A cada um o que deseja – ideias para as políticas públicas
Por Isabel Moço, coordenadora e professora da Universidade Europeia
Defendeu-se anteriormente que as políticas públicas relacionadas com a Segurança Social, em concreto com a idade da reforma, e face ao movimento FIRE, exigem uma séria reflexão e deveriam assentar no princípio de que cada um pode ter o que deseja/aspira. Este movimento incorpora uma série de atitudes e valores trazidos pelas gerações mais jovens, mas que rapidamente se estão a propagar, e que resultam na redefinição do conceito tradicional de sucesso e felicidade. Registamos algumas atitudes e valores que têm impulsionado o desejo de muitos se reformarem cedo: Reservas ao consumismo e acumulação de bens materiais, valorizando experiências sobre possessões, o que pode reduzir despesas e permitir uma poupança mais agressiva; Procura e valorização do equilíbrio, da saúde mental e entre trabalho e vida pessoal; Valorização da autonomia e da liberdade por aqueles que desejam viajar, aprender e explorar outros interesses para além do trabalho; Proliferação de ideias fortes sobre vida(s) alternativa(s), como por exemplo o nomadismo digital, a permacultura, ou viver em comunidades autossustentáveis, muitas vezes incompatível com o modelo tradicional de carreira; Ceticismo em relação ao futuro, quer seja em relação às mudanças climáticas, instabilidade política, insegurança económica, conflitos armados, doenças,…; Má convivência com hierarquias e organizações rígidas, crescendo a preferência por ambientes de trabalho colaborativos e flexíveis; Descrédito e desconfiança nos sistemas organizativos tradicionais, seja devido a crises financeiras, políticas, governamentais ou sistemas de pensão precários, pois as pessoas requerem assumir o controle das suas próprias vidas.

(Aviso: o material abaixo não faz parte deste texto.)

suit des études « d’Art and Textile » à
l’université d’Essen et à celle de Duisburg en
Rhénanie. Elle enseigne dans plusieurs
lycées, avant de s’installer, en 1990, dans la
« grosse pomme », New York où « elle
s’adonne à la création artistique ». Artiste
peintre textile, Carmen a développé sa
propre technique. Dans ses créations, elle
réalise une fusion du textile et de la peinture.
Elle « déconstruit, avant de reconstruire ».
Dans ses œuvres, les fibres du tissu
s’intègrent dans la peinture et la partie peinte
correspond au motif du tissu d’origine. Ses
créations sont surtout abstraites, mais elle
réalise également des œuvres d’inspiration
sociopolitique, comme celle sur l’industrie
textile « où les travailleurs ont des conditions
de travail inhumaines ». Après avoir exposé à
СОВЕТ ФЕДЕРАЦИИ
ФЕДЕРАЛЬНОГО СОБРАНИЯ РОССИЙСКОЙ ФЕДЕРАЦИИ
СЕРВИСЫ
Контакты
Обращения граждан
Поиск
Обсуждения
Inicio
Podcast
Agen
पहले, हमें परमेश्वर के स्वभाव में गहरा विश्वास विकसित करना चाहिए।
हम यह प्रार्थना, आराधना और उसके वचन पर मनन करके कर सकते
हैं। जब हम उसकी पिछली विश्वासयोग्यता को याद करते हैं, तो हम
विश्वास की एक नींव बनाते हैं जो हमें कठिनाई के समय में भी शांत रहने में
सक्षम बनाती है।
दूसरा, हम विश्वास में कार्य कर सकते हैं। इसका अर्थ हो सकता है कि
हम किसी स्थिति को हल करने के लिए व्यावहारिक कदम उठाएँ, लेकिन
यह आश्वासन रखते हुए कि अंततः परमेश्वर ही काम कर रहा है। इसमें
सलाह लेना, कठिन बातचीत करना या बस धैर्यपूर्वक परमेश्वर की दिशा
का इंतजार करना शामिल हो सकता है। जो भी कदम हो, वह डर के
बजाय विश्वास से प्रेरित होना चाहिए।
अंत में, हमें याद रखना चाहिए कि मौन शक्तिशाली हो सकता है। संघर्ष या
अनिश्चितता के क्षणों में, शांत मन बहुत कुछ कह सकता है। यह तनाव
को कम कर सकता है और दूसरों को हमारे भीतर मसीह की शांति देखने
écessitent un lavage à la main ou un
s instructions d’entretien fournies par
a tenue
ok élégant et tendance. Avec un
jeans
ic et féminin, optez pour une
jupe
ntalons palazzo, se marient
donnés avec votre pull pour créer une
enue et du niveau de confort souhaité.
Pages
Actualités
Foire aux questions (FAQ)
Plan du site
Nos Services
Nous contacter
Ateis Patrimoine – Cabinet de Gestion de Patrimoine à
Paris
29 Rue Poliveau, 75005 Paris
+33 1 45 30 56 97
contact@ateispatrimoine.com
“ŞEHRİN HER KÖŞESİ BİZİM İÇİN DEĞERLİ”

Ao contrário do que muitos pensam e advogam, o movimento FIRE não tem apenas uma vertente financeira, mas sim uma resposta a uma profunda mudança sociocultural que está a alterar a perceção do valor do trabalho, do sucesso e da realização pessoal. Esta redefinição de valores e prioridades tem o potencial de transformar a forma como a sociedade concebe o trabalho e a vida, e por isso trabalhadores e empresas estão, paulatinamente, a ajustar-se. Mas é preciso que as políticas públicas também o considerem, o que, não sendo fácil ou rápido e exigindo investimento, poderia passar por estas políticas públicas se adaptarem às mudanças culturais e económicas, incluindo perspetivas trazidas pelo movimento FIRE:
- Abertura e flexibilidade em relação às idades de reforma, permitindo que cada cidadão pudesse “escolher” quando se quereria reformar, com ajustes nas prestações de reforma com base na idade de início e nas contribuições feitas;
- Incentivos à poupança Individual, onde, para além dos sistemas de pensões públicas, fossem promovidas formas de poupança privada através de benefícios fiscais ou outros incentivos.
- Promoção da literacia financeira, com programas específicos nas escolas e universidades, para que cada um desenvolva conhecimentos, estratégias e ferramentas que permitam o planeamento;
- Adoção das reformas parciais, em que cada pessoa pudesse reduzir, se o desejasse, progressivamente as suas horas de trabalho à medida que se aproximam da idade de reforma, possibilitando uma transição mais suave.
- Possibilidade de sistemas de pensão com contribuições flexíveis, onde os cidadãos contribuíssem de forma flexível, conforme a trajetória de carreira e períodos de pausa;
- Promoção de enquadramentos de vida alternativos, mais sustentáveis, com menor custo de vida e descentralizados, através de apoios;
- Incentivos à economia Gig e Freelancing, reconhecendo e apoiando estes modelos de trabalho não tradicionais, garantindo que freelancers e trabalhadores independentes também tenham acesso a benefícios de reforma.
O mundo já foi mais previsível e estável. Muitas das mudanças mais significativas estão a verificar-se no mundo do trabalho e seria imprescindível que as políticas públicas, nomeadamente no apoio à reforma – com os diferentes significados que hoje assume esta fase, acompanhassem com inovação, disrupção e vanguardismo, ajustando-se um sistema de reforma que reflita as aspirações e realidades da sociedade contemporânea.
Nota: Este artigo foi escrito por alguém que não quererá parar de trabalhar, enquanto puder. Mas que também quer tempo para plantar os seus morangos.